Adoção de ETFs e impacto na autocustódia
Segundo Neuman, o crescimento dos ETFs atraiu novos investidores, mas também destacou um contraste importante. A autocustódia exige responsabilidade e domínio básico de ferramentas de segurança. Ainda assim, a popularização dos ETFs não reduz o papel da guarda própria, sobretudo para quem evita riscos associados a custodiante tradicionais.
Além disso, o interesse institucional aumentou. Escritórios familiares e fundos buscam demonstrar controle direto sobre suas reservas, motivados por exigências regulatórias e pela demanda por auditorias mais claras. Plataformas multisig permitem ajustes ágeis quando há mudanças de pessoal, oferecendo maior transparência e flexibilidade.
Em 2025, por exemplo, o OCC esclareceu que os bancos nacionais e as associações federais de poupança têm a liberdade de custodiar criptoativos para clientes, acrescentando a ressalva de que “Como em qualquer atividade, um banco deve conduzir as atividades de custódia de criptoativos, inclusive por meio de um subcustodiante, de maneira segura e adequada e em conformidade com a legislação aplicável”. A Lei GENIUS forneceu estrutura adicional ao dar sinal verde para as stablecoins com reserva integral nos mercados financeiros dos EUA.
A revogação da SAB 121 pela SEC em janeiro de 2025 (via SAB 122) eliminou as penalidades de capital para custódia de criptomoedas, tornando-a mais viável para os bancos.

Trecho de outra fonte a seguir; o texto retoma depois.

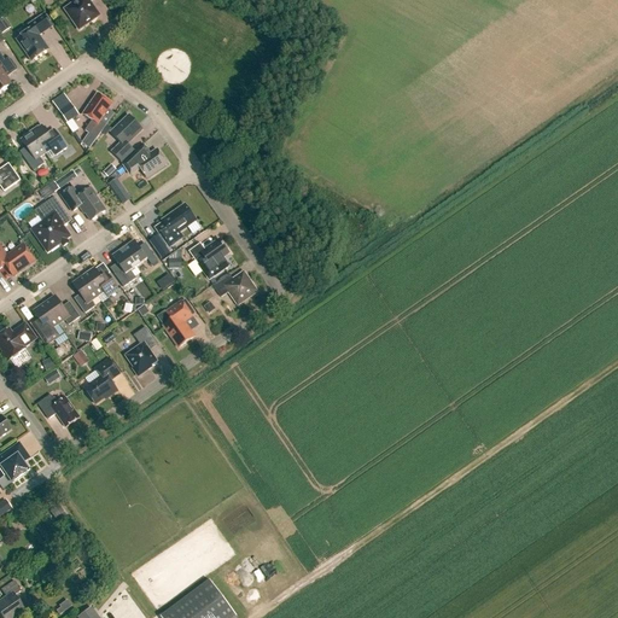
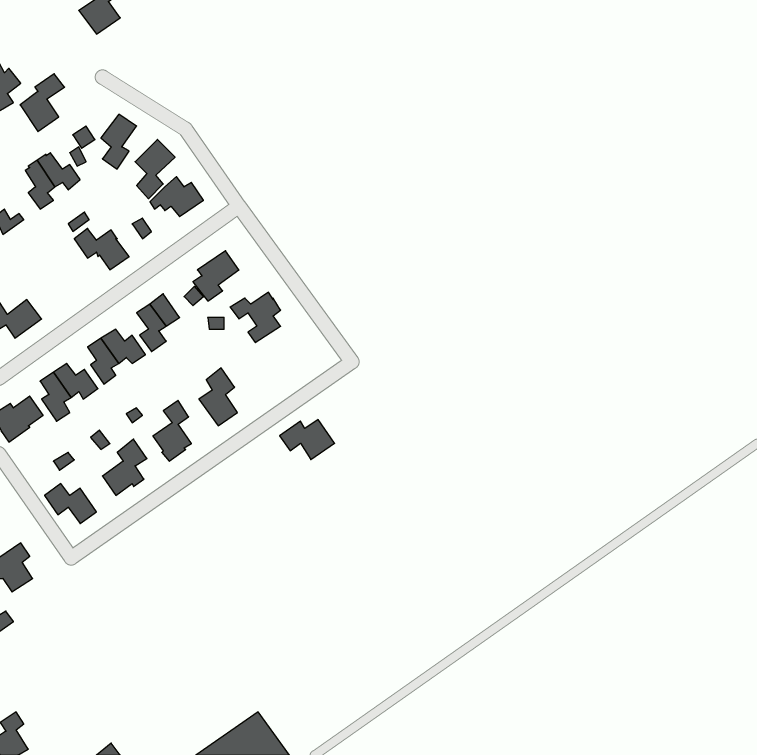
building: [16,13,52,60] -> [20,74,65,132]
building: [31,196,69,250] -> none
building: [211,272,256,304] -> [280,420,335,460]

Essa evolução pode estimular serviços voltados ao varejo, ao mesmo tempo em que instituições reduzem a dependência de plataformas centralizadas.
Riscos físicos e protocolos de proteção
As wrench attacks atingiram níveis recordes em 2025, com casos fatais em países como França e Estados Unidos. Assim, cresce a preocupação de usuários que desejam manter autocustódia, mas temem ameaças físicas.
No entanto, para Neuman, transferir ativos para terceiros não elimina riscos. Ele cita o caso de um cliente drogado em um bar. O atacante não acessou o multisig da Casa, mas esvaziou fundos mantidos na Coinbase via celular. O episódio reforça que custodiantes não garantem proteção total.
Boas práticas incluem evitar exposição pública, proteger dados pessoais e adotar sistemas que limitam acesso imediato. A Casa distribui chaves em locais diferentes, utiliza modo de emergência e exige autenticação rigorosa para coassinar transações. Além disso, usuários podem habilitar verificações em vídeo e protocolos específicos para situações de coerção.
Multisig como hedge geopolítico
Neuman comenta que muitos clientes usam o Bitcoin como proteção geopolítica. Pessoas sujeitas a perseguições de governos estruturam carteiras com chaves em países distintos ou em parceria com intermediários confiáveis. Dessa forma, o multisig assegura mobilidade e reduz a dependência de sistemas locais.
A Casa mantém suporte especializado para casos emergenciais. Um exemplo recente envolveu o resgate de 100 BTC após falha física em uma Ledger, solucionado com orientação direta da equipe.
Embora o aplicativo da Casa não seja totalmente open-source, parte dos códigos é disponibilizada, como a integração com YubiKey. O app atua como coordenador das chaves, enquanto assinaturas ocorrem em hardware wallets.
Assim, mesmo com o avanço dos ETFs e com riscos físicos em alta, a autocustódia segue essencial para quem busca segurança, privacidade e independência. Os relatos apresentados mostram que soluções multisig continuam evoluindo para proteger usuários contra ameaças técnicas, físicas e políticas.